Cryptocurrencies have caught on in a pretty big way over the course of the last several years. However, there are still plenty of people who haven’t bought in, and some of the common reasons for this concern trust and security. From individuals to financial institutions, to governments, there’s a feeling that the supposed inherent security of cryptocurrencies just isn’t reliable. And even where new and emerging cryptos are concerned, there’s little faith that the kinks have been ironed out. Case in point, Facebook’s long-awaited crypto offering already has a trust problem.
All of these concerns are understandable. There are established cybersecurity threats associated with cryptocurrency, from wild value fluctuations driven by disproportionately powerful influencers, to breaches in crypto wallets and exchanges, to relatively common scams (like crypto-jacking and ransomware). And even aside from these, cryptocurrency is new! Even if we assume it’s generally secure most of the time, it’s easy for people to have misgivings about something unfamiliar.
That said, cryptocurrency isn’t an all-or-nothing proposition either. You don’t need to simply decide whether or not you trust it, and let that be that. There are ways to handle and invest in cryptocurrency in ways that protect you from most security threats.

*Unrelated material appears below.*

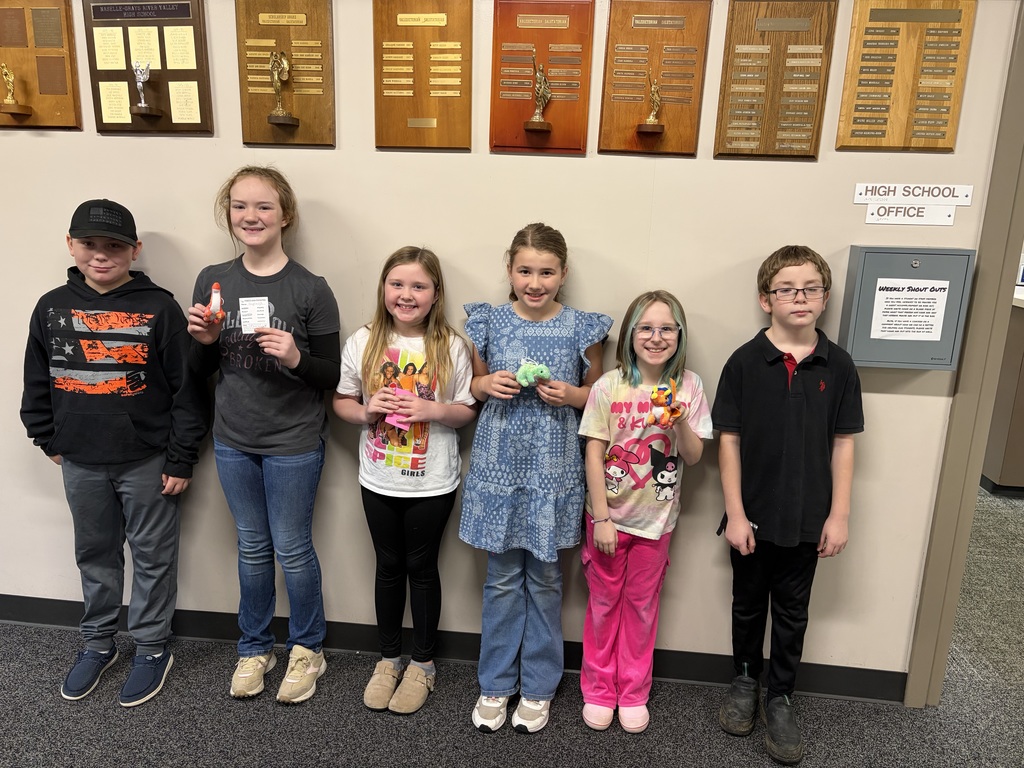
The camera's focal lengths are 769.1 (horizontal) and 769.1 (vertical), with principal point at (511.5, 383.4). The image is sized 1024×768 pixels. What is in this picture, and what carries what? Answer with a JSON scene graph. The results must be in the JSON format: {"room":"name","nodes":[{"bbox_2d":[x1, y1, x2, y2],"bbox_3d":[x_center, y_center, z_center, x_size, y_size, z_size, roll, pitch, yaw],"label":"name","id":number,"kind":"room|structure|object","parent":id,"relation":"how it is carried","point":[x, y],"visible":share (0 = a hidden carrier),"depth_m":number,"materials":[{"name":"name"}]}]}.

Don’t Pay Unknown Recipients
As mentioned, ransomware is among the common cybersecurity threats associated with cryptocurrency. This is a difficult sort of hack, which traditionally involves the files on a device being encrypted by a malicious entity — only to be unlocked if an untraceable cryptocurrency payment is provided. It’s a sophisticated issue, and one it’s difficult to stop. But there are also less sophisticated scams via which unknown entities will simply ask for cryptocurrency. They may claim to offer a service; they may claim to be in desperate need; or they may claim to have information of yours, effectively attempting to leverage you into supplying a payment. These threats need to be taken on a case-by-case basis, but the easiest way to avoid them is to establish a firm policy of not paying unknown recipients with cryptocurrency. It sounds simple, and it is. But setting this policy in place consciously is still wise.
Invest Without Purchasing
If you’re curious about cryptocurrency from an investment standpoint, but you’re unwilling to trust the various wallets and exchanges at your disposal, you can take advantage of a trading method known as “contracts for difference.” This is a method that allows you to invest in the value of cryptocurrency without ever having to buy, store, or sell it on your own. In short, trading cryptocurrency CFDs is investing in an idea — specifically, the idea of the crypto asset in question gaining or losing value. Without ever holding the cryptocurrency, and thus without exposing yourself to a cybersecurity risk, you can set up a CFD with a reliable trading platform and profit simply by choosing the right direction for an asset’s value to move in overtime.
Review Exchanges & Wallets
If you do decide to acquire your own cryptocurrency, either to spend or store as an investment, you’ll have to place some trust in an exchange (where you purchase the cryptocurrency) and wallet (where you store it). Unfortunately, there is no way to fully guarantee that your chosen wallet and exchange will be invulnerable. Issues arise, and in theory, any wallet or exchange could be compromised. However, due diligence is still worth something. By reviewing your options carefully, and reading up on security measures and any past issues, you can reassure yourself that you’re picking the most secure platforms available.
Explore Crypto Debit Cards
As you may have heard, it is now possible to load crypto funds on a debit card, so long as you’re using the right service and a compatible card. This is not a complete workaround of crypto exchanges or wallets, given that you still need to load the cryptocurrency from a digital source. But it’s still a method that some users feel more secure about because they don’t need to access their crypto wallets and conduct direct transfers on a regular basis. Instead, they can simply swipe debit cards to spend cryptocurrency.
There are still some risks associated with these ideas, as there are with most financial dealings these days. But in taking these approaches, it is possible to spend, manage, and invest in cryptocurrency without making yourself vulnerable to the bigger known cyber threats.